As Eliot Spitzer's time in office is coming to a rapid close (he announced his resignation today, effective Monday), I've been hearing a lot of nonsense coming from politicians interviewed about the scandal on TV (what a shock, eh?). This morning I put the TV on and saw some politician (I have no idea who he is) who called what happened with Spitzer "a tragedy."
Oh give me a break. I wish these political hacks would stop using the term "tragedy" to describe this. This politician was naturally a Democrat, like Spitzer. Would this same guy be using that term if Spitzer were a Republican? Hardly likely. If he was, they'd be demanding his head on a stick and talking impeachment (like many Republicans in NY are now).
Listen, I have sympathy for Spitzer's wife and three daughters. They are trapped in the middle of this mess and surely had absolutely no idea what he was up to. They will have to live forever knowing their father and husband left office in disgrace. I do feel for them.

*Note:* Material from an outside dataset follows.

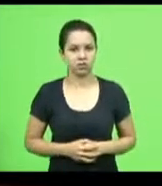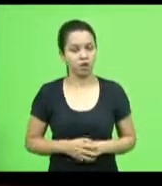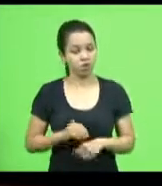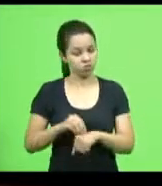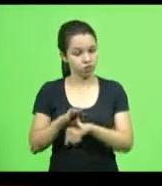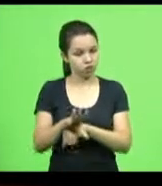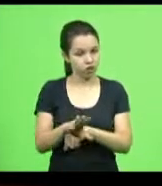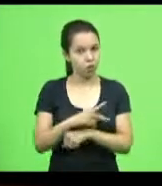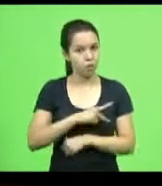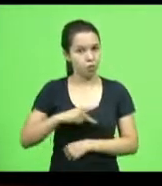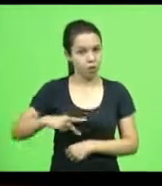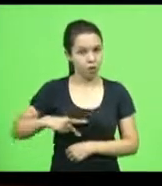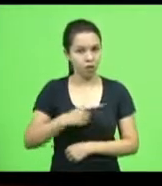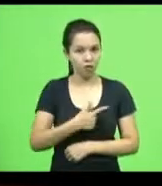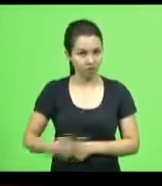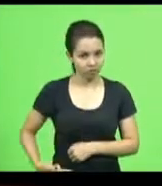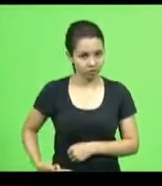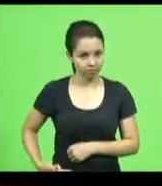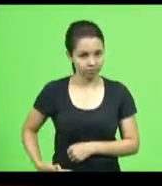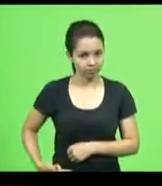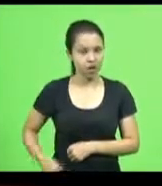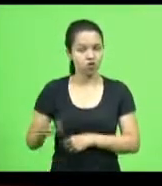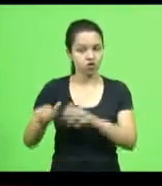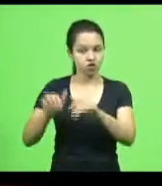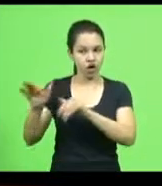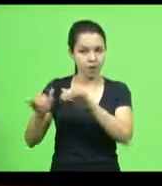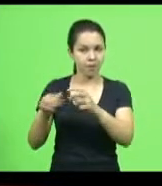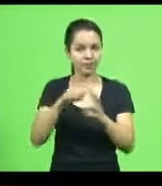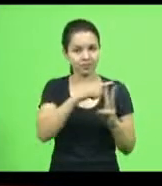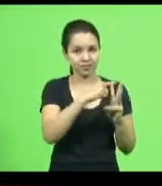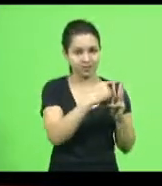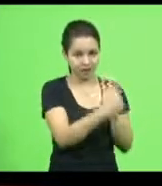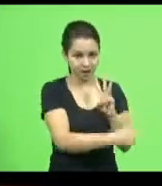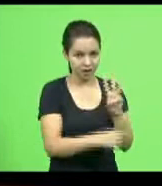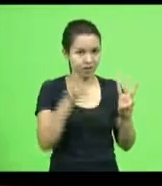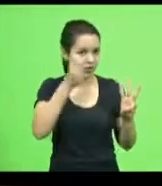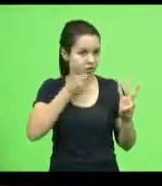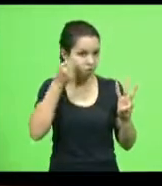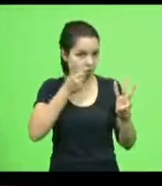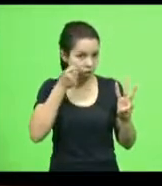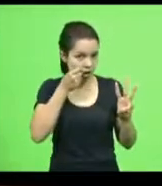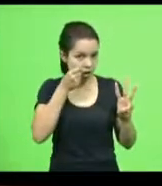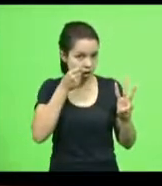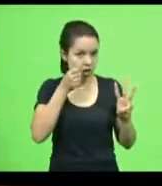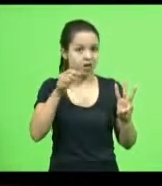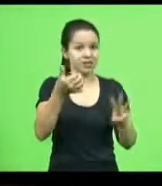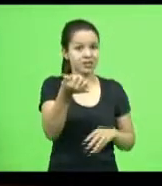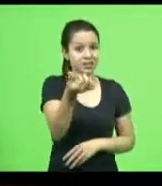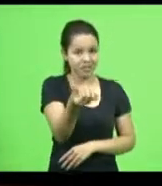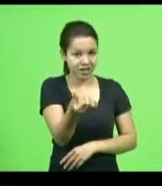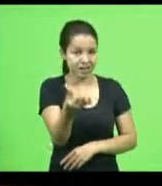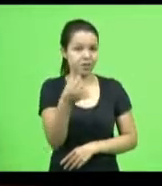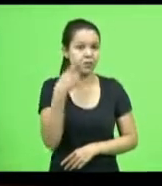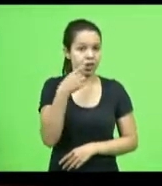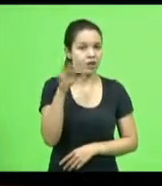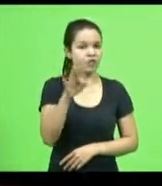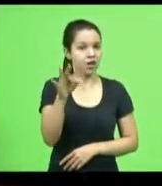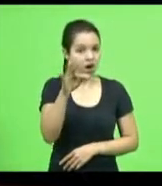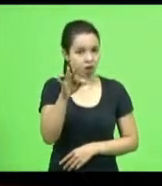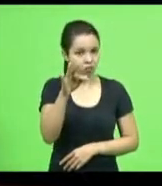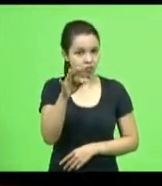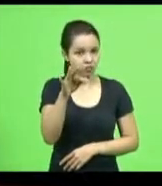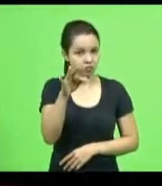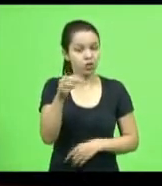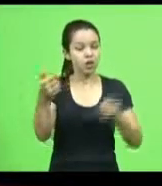pública chama os três senadores chama os 16 deputados federais e coloca na mesa isso santa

But Spitzer has no one to blame but himself for this quagmire he's in. He's another of those "do as I say, not as I do" types, a man who figured he was above the law and would not get caught. But to call what he did a "tragedy" demeans what a real tragedy is. What happened in Lower Manhattan on September 11, 2001 was a tragedy. What happened to the Titanic was a tragedy. What happened to those 10 people who died in that fire in the Bronx last year was a tragedy.
So stop using that term to describe what happened to Eliot Spitzer. He's another bigtime politician who got caught and will have to live with it for the rest of his life.
He's a not a tragic figure. He's a late-night talk show punch line. There's a big difference.